Sur la pochette signée par le street artist
britannique Boneface, la première lettre du nom du groupe est brisée par
un trait de peinture rageur dont le bleu contraste avec le fond rouge vif, le
message est clair : Homme a décidé de faire ce qu’il veut de son groupe quitte
à se mettre à dos les amateurs des débuts. Dès les
premières minutes Homme invite ses auditeurs avec un bel oxymore à
faire abstraction du passé "Don’t look just keep your eyes peeled" (ne regarde
pas, sois seulement attentif). L’album s’ouvre sur un rythme lent marqué par une
batterie lourde et un charleston étouffant, souligné par la basse de Michael
Shuman. Le chant et la guitare de Homme semblent essayer de s’échapper mais
sont rattrapé par cette ambiance pesante, le reste du morceau achève de clouer
l’auditeur à son siège pris par les changements de tempos et les breaks
incessants. Beaucoup ont reproché à l’album d’être généralement mid tempo et
il est vrai que le rythme n’est pas aussi rapide que sur les autres galettes
du groupe, et que les Queens n’ont pas ressorti l’artillerie lourde et les murs
de guitares comme auparavant. Cependant, considérer QOTSA comme un groupe de rock lourd et hypnotique n'est pas tout à fait exact, Homme a toujours écrit des chansons aux accents
pop et on retrouve le talent de l’américain pour les mélodies accrocheuses dans "I Sat by the Ocean" ou "If I Had a Tail" par exemple. Il serait cependant malhonnête de
prétendre que le discours du groupe s’est simplifié afin de plaire aux radios
comme l’ont fait certains fans déçus. L’ambiance générale de l’album est
mélancolique et sombre, dérangeante même à certains moments comme sur le court métrage qui
accompagne les musiques de l’album, toujours signé par Boneface. Si les
guitares ne sont plus les rampes de lancement des morceaux comme c'était le cas avant, (ils sont parfois
construits autour du piano : "…Like Clockwork", "The Vampire of Time and Memory", ou de
la basse : "Keep your eyes peeled") elles occupent toujours la place la plus
importante et les solos sont toujours très inspirés. Ce qui n'a pas plu aux fans c'est plutôt que le groupe a changé de registre sans toutefois perdre en personalité, cette volonté d'aller vers l'avant sans oublier le passé se retrouve dans le titre "My God is the Sun". Cette chanson,
qui aurait pu très bien être un avatar de "No One Knows" ou "In My Head", garde une
retenu grâce au travail sur les arrangements et la production (les claviers inquiétants
à mi-parcours) au profit d’une certaine mélancolie et de la cohérence de l’ensemble.

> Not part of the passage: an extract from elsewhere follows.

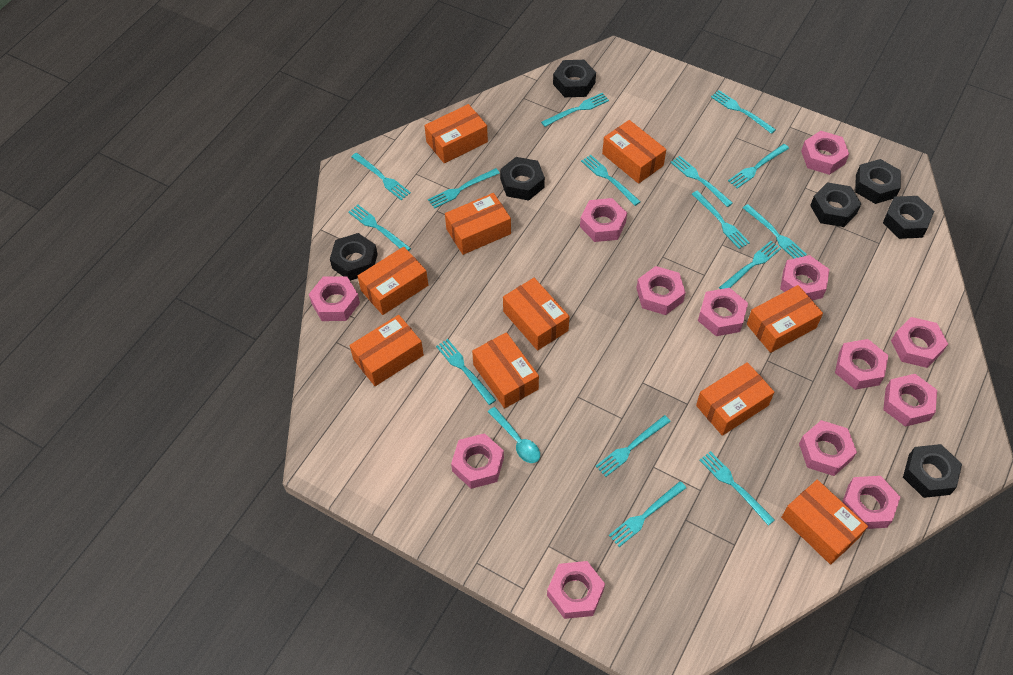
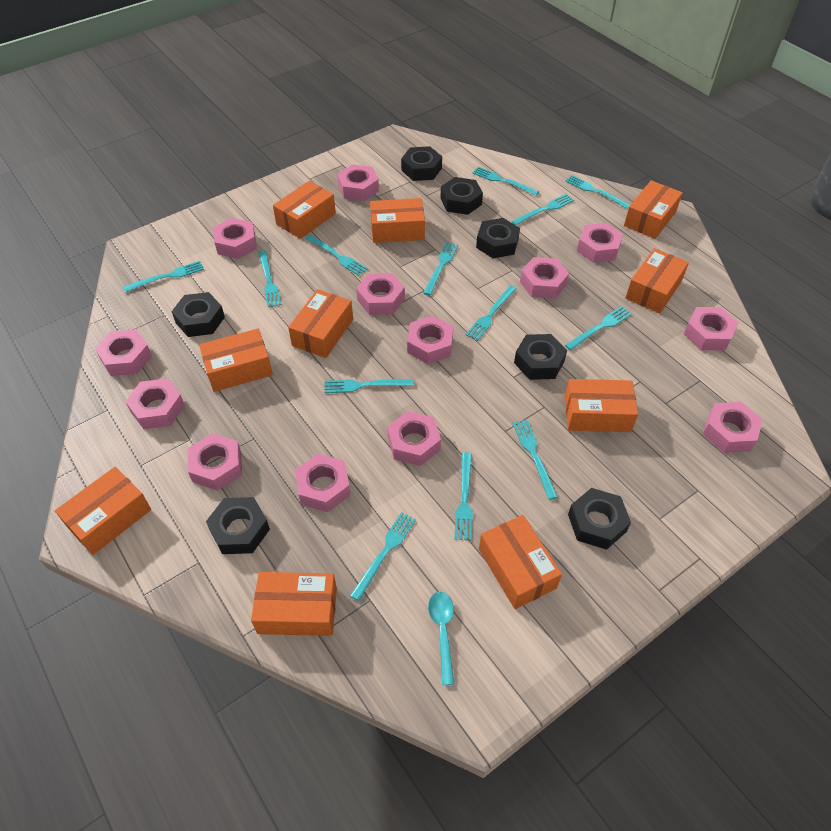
turquoise fork: [348,205,411,251] [351,153,411,200] [428,168,500,209] [436,339,496,405] [541,93,609,127] [581,155,641,206] [596,415,671,477] [609,481,686,547] [670,156,733,207] [692,191,750,249] [699,451,775,526] [711,90,776,134] [719,241,781,289] [728,144,789,189] [743,204,807,259] = 15 -> [123,261,204,292] [258,250,281,307] [305,235,368,276] [324,379,414,393] [350,512,416,601] [423,242,458,296] [454,452,473,541] [466,285,516,341] [473,167,539,196] [512,194,574,225] [512,419,558,500] [565,306,632,351] [566,175,630,209] = 13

Le registre de Homme s’est aussi élargi, on passe d’une ballade comme "The
Vampyre" aux ambiances funky et décadentes de "If I had a Tail" avant de se
retrouver dans le délire dandy "Fairweather Friends". La production est impeccable
(les guitares comme les autres instruments sonnent formidablement bien), et les
arrangements sont très fouillés et subtiles comme sur "Kalopsia" et son travail sur
les claviers et les guitares (cool et surf music dans les couplets avant de se déchaîner
sur les refrains).
Image de la vidéo de "I Appear Missing" par Boneface |
En dépit cette diversité, …Like Clockwork est un album qui garde une fantastique unité, il suit
une réelle progression commençant lourdement pour s’achever de manière
grandiose. Car même si il n’y a aucune chanson superflue ou en deçà du reste, la
fin de l’album est certainement aussi son acmé. "I Appear Missing", déjà un
classique du groupe, s’ouvre comme une ballade lancinante sur un
rythme fracassant, ses multiples breaks, changements de rythme, et contretemps en font une incroyable montagne russe, la tension s’emballe plusieurs fois
avant de retomber brusquement au moment même elle est prête à exploser, le tout
s’achève lors d’un final dantesque lors duquel la guitare slide explose dans
une mélodie à vous coller des frissons des pieds à la tête, soulignée par le reste du groupe et la basse dont la mélodie est ensuite reprise par le chant. Cette quasi-instantanéité entre la lourdeur des riffs saturés et les passages majestueux portés par les guitares claires était déjà présente dans d'autre morceaux de QOTSA, elle atteint ici son apogée. A la fin de cette incroyable coda, le piano revient pour un dernier morceau, "...Like Clockwork", sur lequel le chant de Homme repasse dans les aigües, sa voix, au fil des ans a acquis une maîtrise
et une maturité formidable, mais "…Like Clockwork" n’est
pas qu’une simple ballade, la guitare et le reste du groupe se rejoignent pour
un dernier moment de grâce et un solo incandescent, les mots de
Homme « It's all down hill from here» (ce sera plus facile maintenant) terminent le disque,
après les épreuves arrive l’acceptation, l’amertume s'adoucit et l’album s’achève
dans une conclusion lumineuse.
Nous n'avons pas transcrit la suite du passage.